There is precedent in filling the Supreme Court vacancy 2020

The American people deserve a fully-staffed court of nine. The American people expect the president’s nominee to be given a fair hearing and a timely vote in the Senate. You cannot keep a seat on the Supreme Court, which represents all of us, you cannot keep it vacant against the Constitution. The blockade on filling a naturally occurring vacancy, in my view, is harmful to the independence of the Article Three branch. If you want to stop extremism in your party, you can start by showing the American people that you respect the President of the United States and the Constitution. The Constitution is 100% clear.
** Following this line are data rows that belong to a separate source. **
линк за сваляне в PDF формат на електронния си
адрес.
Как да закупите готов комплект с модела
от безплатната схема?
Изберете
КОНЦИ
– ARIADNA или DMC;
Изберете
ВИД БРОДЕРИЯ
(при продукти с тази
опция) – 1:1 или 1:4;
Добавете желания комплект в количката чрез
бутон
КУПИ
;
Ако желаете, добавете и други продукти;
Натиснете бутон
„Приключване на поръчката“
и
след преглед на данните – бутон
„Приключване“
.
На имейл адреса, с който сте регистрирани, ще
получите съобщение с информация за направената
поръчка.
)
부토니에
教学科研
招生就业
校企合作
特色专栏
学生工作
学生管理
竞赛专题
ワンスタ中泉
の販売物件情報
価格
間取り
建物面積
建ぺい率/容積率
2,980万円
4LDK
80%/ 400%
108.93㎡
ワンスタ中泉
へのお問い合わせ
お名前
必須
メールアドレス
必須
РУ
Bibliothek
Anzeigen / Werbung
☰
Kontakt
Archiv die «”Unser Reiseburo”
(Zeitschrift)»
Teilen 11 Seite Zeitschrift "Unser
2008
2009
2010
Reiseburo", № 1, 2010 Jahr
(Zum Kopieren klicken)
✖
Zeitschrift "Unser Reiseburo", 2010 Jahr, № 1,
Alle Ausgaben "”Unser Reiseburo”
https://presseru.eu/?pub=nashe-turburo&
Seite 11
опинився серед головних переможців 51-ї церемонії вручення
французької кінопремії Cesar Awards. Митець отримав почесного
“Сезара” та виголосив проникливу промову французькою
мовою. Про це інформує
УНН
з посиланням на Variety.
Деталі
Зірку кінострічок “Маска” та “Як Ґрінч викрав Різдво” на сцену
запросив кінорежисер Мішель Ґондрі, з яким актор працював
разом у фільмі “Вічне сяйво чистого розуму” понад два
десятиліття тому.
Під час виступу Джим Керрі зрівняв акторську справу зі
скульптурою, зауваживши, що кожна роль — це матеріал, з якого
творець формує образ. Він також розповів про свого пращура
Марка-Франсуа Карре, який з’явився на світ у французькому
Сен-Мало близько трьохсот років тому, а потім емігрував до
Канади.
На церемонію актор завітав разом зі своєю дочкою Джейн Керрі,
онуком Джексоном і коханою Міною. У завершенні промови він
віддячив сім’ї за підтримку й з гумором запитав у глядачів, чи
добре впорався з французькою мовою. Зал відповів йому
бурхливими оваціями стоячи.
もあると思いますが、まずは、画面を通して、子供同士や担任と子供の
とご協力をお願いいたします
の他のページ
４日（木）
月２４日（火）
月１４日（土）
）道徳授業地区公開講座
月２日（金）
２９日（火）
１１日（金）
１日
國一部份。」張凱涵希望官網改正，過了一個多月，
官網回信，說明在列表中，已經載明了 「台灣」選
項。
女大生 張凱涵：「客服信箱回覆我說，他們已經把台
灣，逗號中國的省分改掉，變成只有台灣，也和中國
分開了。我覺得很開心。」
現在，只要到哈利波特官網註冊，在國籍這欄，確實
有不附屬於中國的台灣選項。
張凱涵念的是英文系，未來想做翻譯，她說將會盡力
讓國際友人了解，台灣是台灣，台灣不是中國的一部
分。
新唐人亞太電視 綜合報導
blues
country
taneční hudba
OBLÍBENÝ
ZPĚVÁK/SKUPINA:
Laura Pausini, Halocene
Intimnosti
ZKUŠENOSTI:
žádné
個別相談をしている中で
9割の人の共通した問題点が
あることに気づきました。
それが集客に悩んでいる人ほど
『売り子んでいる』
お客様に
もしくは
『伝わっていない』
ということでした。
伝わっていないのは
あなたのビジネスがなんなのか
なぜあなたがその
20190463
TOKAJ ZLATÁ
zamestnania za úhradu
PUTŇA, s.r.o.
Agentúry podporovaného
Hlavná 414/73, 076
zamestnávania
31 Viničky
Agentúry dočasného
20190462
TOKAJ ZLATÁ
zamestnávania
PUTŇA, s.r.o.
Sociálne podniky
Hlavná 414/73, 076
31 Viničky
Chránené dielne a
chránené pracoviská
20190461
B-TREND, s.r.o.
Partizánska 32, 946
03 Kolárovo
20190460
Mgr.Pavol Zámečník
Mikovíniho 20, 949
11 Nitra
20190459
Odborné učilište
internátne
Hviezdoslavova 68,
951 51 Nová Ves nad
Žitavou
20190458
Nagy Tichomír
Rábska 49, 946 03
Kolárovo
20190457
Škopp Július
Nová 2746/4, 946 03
The President of the United States has the right to nominate someone to be a justice of the Supreme Court. Senate’s function is to hold hearings and to vote.

If you don’t believe these words and positions then you don’t agree with Democrats, as those statements above are their words and stance they took in 2016.

If Democrats want to cry foul and “Hypocrisy!!!!” at least consider that it happens on both sides.

Importantly, we should contemplate historical precedent. There have been 29 times there’s been a vacancy during an election year, Senator Ted Cruz pointed out. 19 occurred when the Senate majority was the same as the president. When the president’s party controls the Senate, they get to fill the vacancy. When the president’s party doesn’t control the Senate, the nominee is typically not confirmed. According to National Review Dan McLaughlin, of the 10 times the party of the president and Senate were not aligned, only one nominee was ever confirmed before an election in a year.

So to borrow Joe Biden’s words: let’s “de-escalate.” If we want to de-escalate, we can follow precedent not politics. If Democrats want “everyday fairness” as former President Barack Obama suggests then they shouldn’t threaten to pack the court, end the filibuster, and grant statehood to two states that will likely give them four more Democratic senators.

Obama suggests Republicans should “apply rules with consistency.” I wish that could be the case. Obama knows this as well. He is after all the one who created the “We Can’t Wait” initiative in 2011 to institute policies by executive orders because he couldn’t “wait for an increasingly dysfunctional Congress to do its job.”

For this one, Dan McLaughlin’s article in the National Review article is spot on: History is on the side of Republicans Filling a Supreme Court vacancy in 2020.